Sarkozy has swung hard to the right in the week since National Front leader Marine Le Pen won close to 18 percent of the first round vote.

On Friday he targeted the socialists frontrunner.

(SOUNDBITE) (French) FRENCH PRESIDENT, NICOLAS SARKOZY, SAYING:

"Can you imagine, if you want to be president, and ten days from the election you don't know what your migration policy will be for the next five years? That's bad. Either you really don't know - so then it's a problem of competence, or you know - and it's a question of lack of courage and honesty," said the president, taking a swing at Hollande and his position on immigration.

He spoke about leadership

(SOUNDBITE) (French) FRENCH PRESIDENT, NICOLAS SARKOZY, SAYING:

"I want all the people among you to have the elements needed to make a choice, because you are going to choose the one who will lead the country for the next five years. This is the fifth country in the world, and I know this country.
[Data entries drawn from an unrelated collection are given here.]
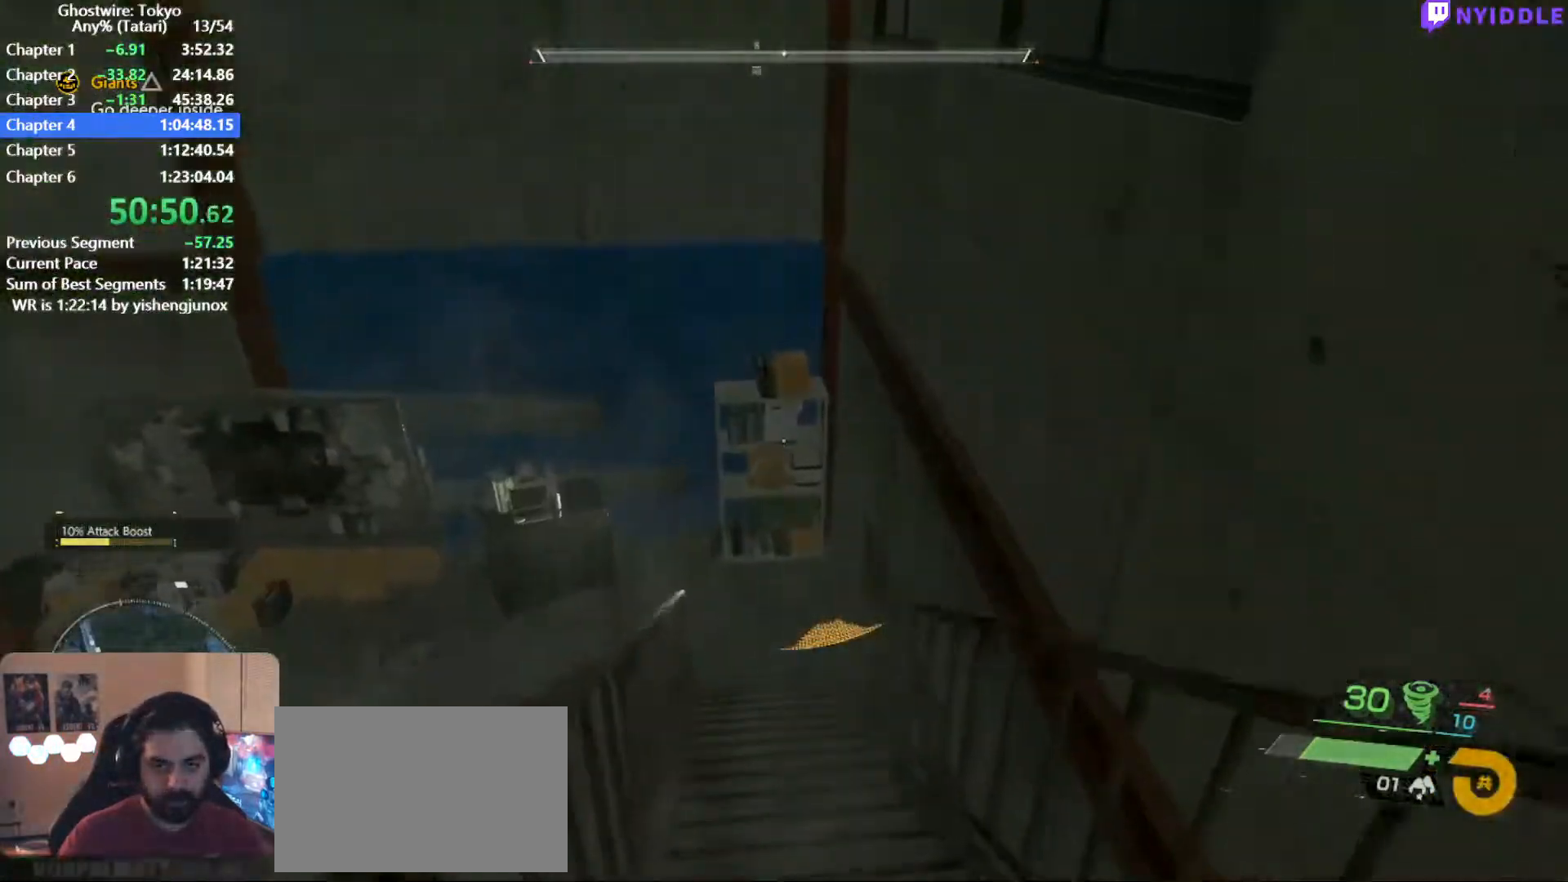
{"keys": ["q", "w"], "mouse": [], "events": [[300, "space", "down"], [350, "q", "down"], [350, "shift", "up"], [400, "space", "up"]]}
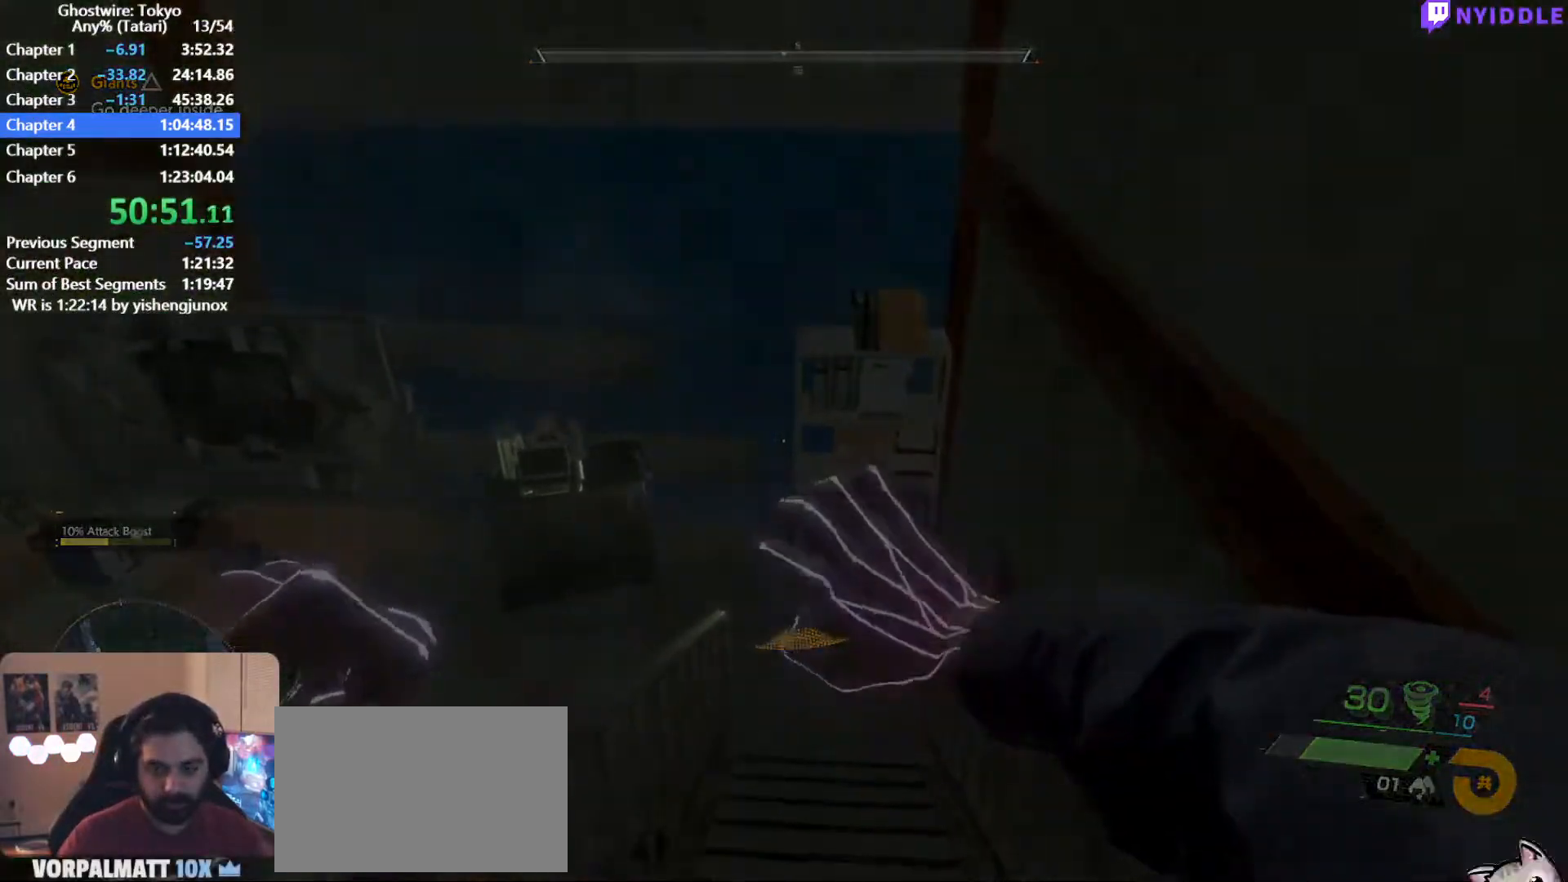
{"keys": ["q", "w"], "mouse": [], "events": []}
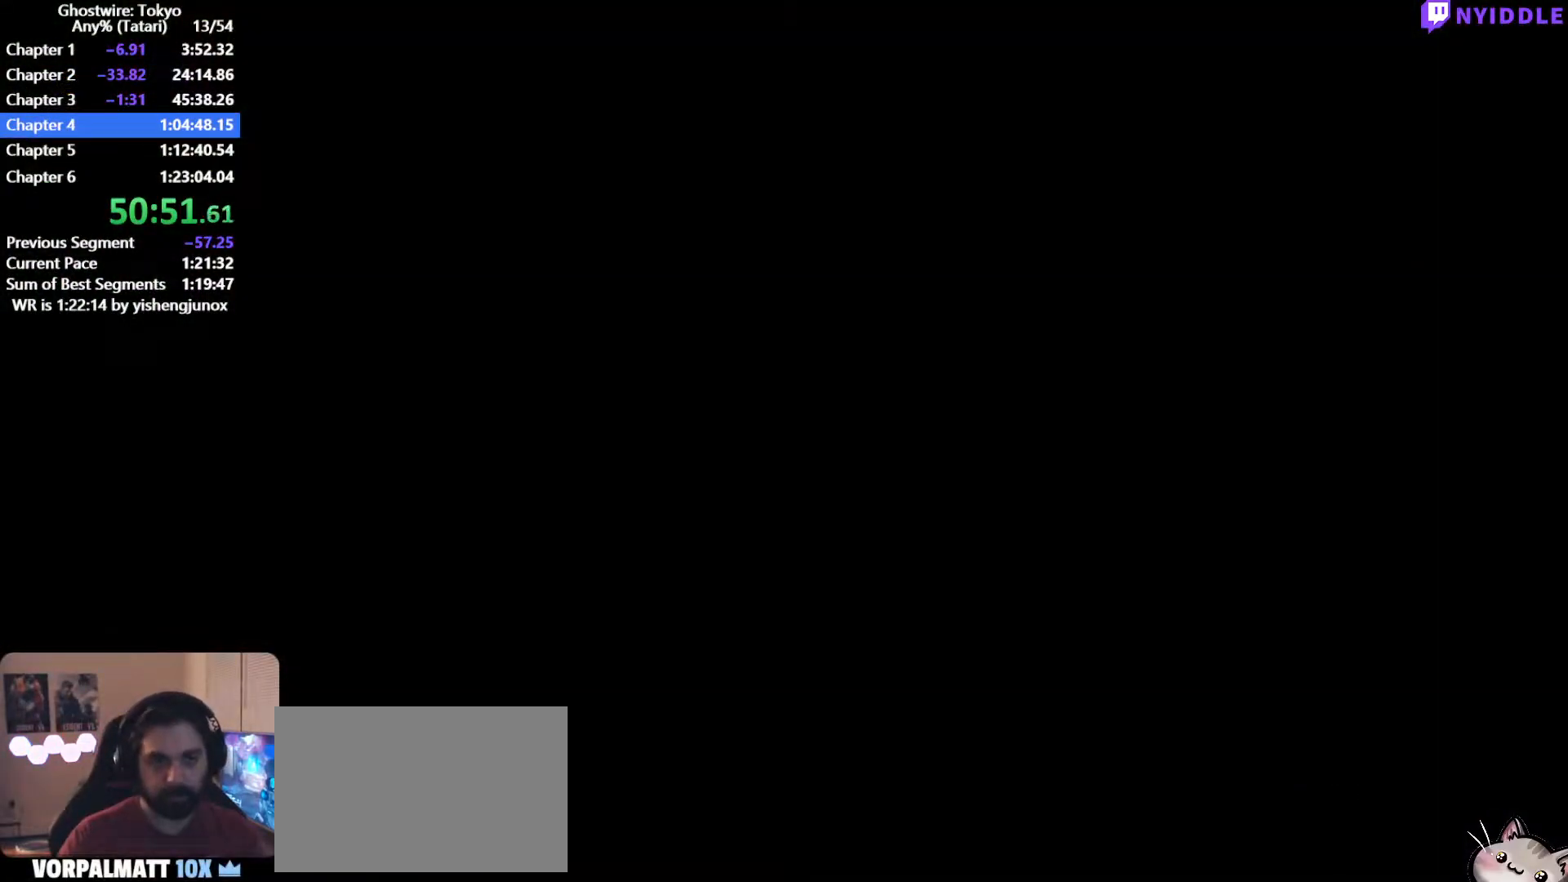
{"keys": ["q", "w"], "mouse": [], "events": []}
I know how to measure all the duties, all the responsibilities, all the difficulties. We have to be capable to take decisions, of assuming them. We have to be capable of taking them quickly. We have to be capable of standing up. "

Hollande, who is up in the polls ahead of a May 6 runoff, also aimed his barbs at Sarkozy, saying his efforts to woo the far right have gone too far.

(SOUNDBITE) (French) FRENCH SOCIALIST CANDIDATE, FRANCOIS HOLLANDE, SAYING:

"He (Sarkozy) will go looking to the extreme right, that which he is missing. (Audience hissing) He advertised himself as an uninhibited candidate of the right. Now it's not just uninhibited, it's a complete transgression which he is in the process of committing. It's a big drift we can see in the vocabulary, in the themes, in the expressions, on immigration, on Islam, on security."

Sarkozy is the only sitting president in France ever to lose a first round ballot for re-election. If he loses again in the second round, he will be the first president voted out of office in more than 30 years.